I was just getting the knack of keeping a pipe lit when I heard father's footsteps coming down the hall towards my open bedroom door.
Knowing he'd disapprove, I quickly stashed the lighted pipe in the bottom drawer of my desk and closed it. But there was no way I could rid the room of the cloud of acrid smoke hanging over my chair, or the smell of cheap tobacco.
As Groucho entered, he took one whiff of the smoke, stopped in his tracks, and stared at me under raised eyebrows. But instead of bawling me out, he wheeled around and strode back down the hall to his bedroom. When he returned a couple of minutes later I expected him to he carrying a bullwhip. Instead he had a handful of pipes, a can of Dunhill tobacco and a box of Dunhill 410s. He spread all this tobacco paraphernalia out on the desk in front of me and said, "If you're going to smoke, smoke some decent tobacco. That stuff you're smoking smells like horse manure."
"You mean, you want me to smoke?" I asked.
"I don't want you to, but if you're old enough to join the army,
you re old enough to do what you want."
"You mean that?"
"Hell yes. I was smoking when I was only fifteen. And I had the clap when I was sixteen. But if you insist on smoking, promise me one thing--that you do it in moderation. As long as you don't smoke too much, and stay away from cigarettes, it'll never hurt you."
To show that he meant it, three years later, after we were in the war with Japan, and I, as a member of the U.S. Coast Guard, was stationed on a remote island in the South Pacific, Groucho placed a standing order with Dunhill to ship me 50 of its 410s once a month. Of course my boxes of Dunhill cigars didn't always arrive intact. Not after the fleet postmaster, who apparently was a cigar aficionado himself, discovered what was in those mysterious aromatic packages from Dunhill addressed to Yeoman First Class, Arthur Marx.
But enough of my cigars escaped his clutches for me to have a good supply on hand when I was assigned by the Coast Guard Commander to organize a show for the express purpose of entertaining my fellow servicemen in the South Pacific Theater, after General MacArthur had retaken the Philippines. I was told that the big USO shows, such as Bob Hope's and Rudy Vallee's, never quite made it to the small, outer islands; and since the boys in Leyte, where I was stationed, were starved for entertainment, I was chosen--because of my background--to throw a show together, and also perform in it as its comedian/emcee.
Because I wasn't too sure of myself at the mike in front of a couple of thousand screaming servicemen, I tried smoking a cigar and using it as a prop whenever I was on stage--just as Groucho had told me he had done when he was doing a show.
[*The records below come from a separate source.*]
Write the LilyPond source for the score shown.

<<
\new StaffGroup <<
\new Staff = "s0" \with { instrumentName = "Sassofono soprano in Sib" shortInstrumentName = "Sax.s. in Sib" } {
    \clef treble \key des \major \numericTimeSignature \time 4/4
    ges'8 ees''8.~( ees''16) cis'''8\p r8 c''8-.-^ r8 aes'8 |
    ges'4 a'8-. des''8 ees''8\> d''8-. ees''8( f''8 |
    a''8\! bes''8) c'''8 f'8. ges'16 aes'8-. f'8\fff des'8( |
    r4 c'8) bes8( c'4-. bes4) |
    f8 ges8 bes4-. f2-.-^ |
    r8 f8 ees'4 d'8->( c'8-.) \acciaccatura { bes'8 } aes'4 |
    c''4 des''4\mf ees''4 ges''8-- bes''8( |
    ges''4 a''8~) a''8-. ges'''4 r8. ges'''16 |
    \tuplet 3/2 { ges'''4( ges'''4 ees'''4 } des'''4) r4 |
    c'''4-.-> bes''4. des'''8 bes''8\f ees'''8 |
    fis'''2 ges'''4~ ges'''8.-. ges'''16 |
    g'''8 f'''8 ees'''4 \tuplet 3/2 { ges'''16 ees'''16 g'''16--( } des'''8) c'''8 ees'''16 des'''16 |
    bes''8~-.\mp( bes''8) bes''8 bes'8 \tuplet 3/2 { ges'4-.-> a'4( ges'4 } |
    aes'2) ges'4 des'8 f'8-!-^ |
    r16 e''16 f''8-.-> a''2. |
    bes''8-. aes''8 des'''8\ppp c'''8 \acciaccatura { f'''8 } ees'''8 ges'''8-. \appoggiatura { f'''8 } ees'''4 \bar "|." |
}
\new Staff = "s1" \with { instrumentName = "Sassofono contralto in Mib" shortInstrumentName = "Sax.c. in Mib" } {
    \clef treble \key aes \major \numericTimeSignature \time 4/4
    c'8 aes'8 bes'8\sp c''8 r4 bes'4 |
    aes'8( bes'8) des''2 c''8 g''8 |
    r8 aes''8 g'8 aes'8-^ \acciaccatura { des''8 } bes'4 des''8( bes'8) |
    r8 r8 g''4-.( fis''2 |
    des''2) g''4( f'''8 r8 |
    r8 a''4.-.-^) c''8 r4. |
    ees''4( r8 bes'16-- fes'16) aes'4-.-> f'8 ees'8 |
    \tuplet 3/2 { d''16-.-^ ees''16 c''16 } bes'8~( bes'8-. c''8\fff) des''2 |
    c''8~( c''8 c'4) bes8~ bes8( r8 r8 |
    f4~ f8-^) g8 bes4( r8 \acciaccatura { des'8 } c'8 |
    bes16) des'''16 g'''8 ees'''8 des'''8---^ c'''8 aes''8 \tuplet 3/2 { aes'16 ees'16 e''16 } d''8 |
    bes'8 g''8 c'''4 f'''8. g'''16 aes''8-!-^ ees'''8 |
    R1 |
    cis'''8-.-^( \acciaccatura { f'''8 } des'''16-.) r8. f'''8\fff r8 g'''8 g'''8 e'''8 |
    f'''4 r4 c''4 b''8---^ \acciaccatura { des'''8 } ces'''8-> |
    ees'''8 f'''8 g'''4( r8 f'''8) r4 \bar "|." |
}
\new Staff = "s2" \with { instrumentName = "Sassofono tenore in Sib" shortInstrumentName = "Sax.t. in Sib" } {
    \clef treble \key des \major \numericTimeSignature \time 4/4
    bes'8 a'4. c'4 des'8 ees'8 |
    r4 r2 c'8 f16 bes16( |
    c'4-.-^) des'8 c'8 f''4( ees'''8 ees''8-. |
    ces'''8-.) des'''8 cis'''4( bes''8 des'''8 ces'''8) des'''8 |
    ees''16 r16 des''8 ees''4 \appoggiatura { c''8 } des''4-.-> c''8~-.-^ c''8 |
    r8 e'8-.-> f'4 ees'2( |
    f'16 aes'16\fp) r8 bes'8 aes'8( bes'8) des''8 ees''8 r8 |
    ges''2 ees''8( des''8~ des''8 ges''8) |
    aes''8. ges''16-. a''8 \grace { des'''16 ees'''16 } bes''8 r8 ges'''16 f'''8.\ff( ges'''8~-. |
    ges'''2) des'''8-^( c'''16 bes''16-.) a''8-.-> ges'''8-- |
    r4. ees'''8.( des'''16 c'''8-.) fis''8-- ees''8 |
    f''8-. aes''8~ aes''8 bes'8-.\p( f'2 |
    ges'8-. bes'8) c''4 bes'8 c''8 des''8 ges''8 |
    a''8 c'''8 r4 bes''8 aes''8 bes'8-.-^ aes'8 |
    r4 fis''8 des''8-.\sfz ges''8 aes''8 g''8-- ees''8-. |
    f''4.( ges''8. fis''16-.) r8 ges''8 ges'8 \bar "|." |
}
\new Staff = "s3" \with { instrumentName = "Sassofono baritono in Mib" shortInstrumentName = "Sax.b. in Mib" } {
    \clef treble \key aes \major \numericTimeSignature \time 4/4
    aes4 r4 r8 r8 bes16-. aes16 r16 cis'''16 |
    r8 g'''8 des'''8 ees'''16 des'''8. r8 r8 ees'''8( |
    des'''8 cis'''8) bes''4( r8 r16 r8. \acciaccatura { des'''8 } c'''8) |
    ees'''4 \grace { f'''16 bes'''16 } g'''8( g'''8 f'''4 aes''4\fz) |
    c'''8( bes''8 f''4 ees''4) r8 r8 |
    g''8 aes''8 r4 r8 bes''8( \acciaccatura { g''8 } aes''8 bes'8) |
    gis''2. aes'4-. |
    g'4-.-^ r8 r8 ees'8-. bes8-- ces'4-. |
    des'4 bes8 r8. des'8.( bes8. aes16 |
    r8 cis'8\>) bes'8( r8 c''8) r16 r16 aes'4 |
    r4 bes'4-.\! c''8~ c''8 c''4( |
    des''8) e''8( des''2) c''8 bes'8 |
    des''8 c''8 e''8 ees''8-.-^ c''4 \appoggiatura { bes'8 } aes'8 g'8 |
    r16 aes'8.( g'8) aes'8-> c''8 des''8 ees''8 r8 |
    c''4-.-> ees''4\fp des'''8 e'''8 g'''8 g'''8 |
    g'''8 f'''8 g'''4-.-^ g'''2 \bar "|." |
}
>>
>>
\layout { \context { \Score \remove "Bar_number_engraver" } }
To my surprise, it worked like a charm and loosened me up enough to get through a performance without looking like an amateur.
After we'd played the show around the islands for a few weeks, the Coast Guard's PR department got wind of the fact that I was Groucho's son and insisted on photographing me wearing a pith helmet and greasepaint mustache, à la Groucho in Animal Crackers.
In the printed photo, I looked surprisingly like Groucho's Captain Spaulding--so much so that the United Press picked it up and sold it to many of its subscribers back in the States.
A few weeks later I received a stern letter from Groucho.
Dear Big Feet:
When I opened the L.A. Times this morning I saw a picture of you as Captain Spaulding. Well you could have knocked me over with a feather, a horsefeather, that is. Until then I had thought you were in the South Pacific defending your country. Now I find out you're out there stealing my act. Well, I want this to stop immediately, or I will have to take it up with my lawyer.
Doctor Hugo C. Hackenbush
Doctor Hugo C. Hackenbush
He was kidding about suing me, of course, as he generally was about everything. But the one thing he was perfectly serious about was the advice he'd given me about smoking in moderation.
And it must be good advice. He was still smoking cigars in his 80s, in spite of his doctor's admonition that he ought to quit.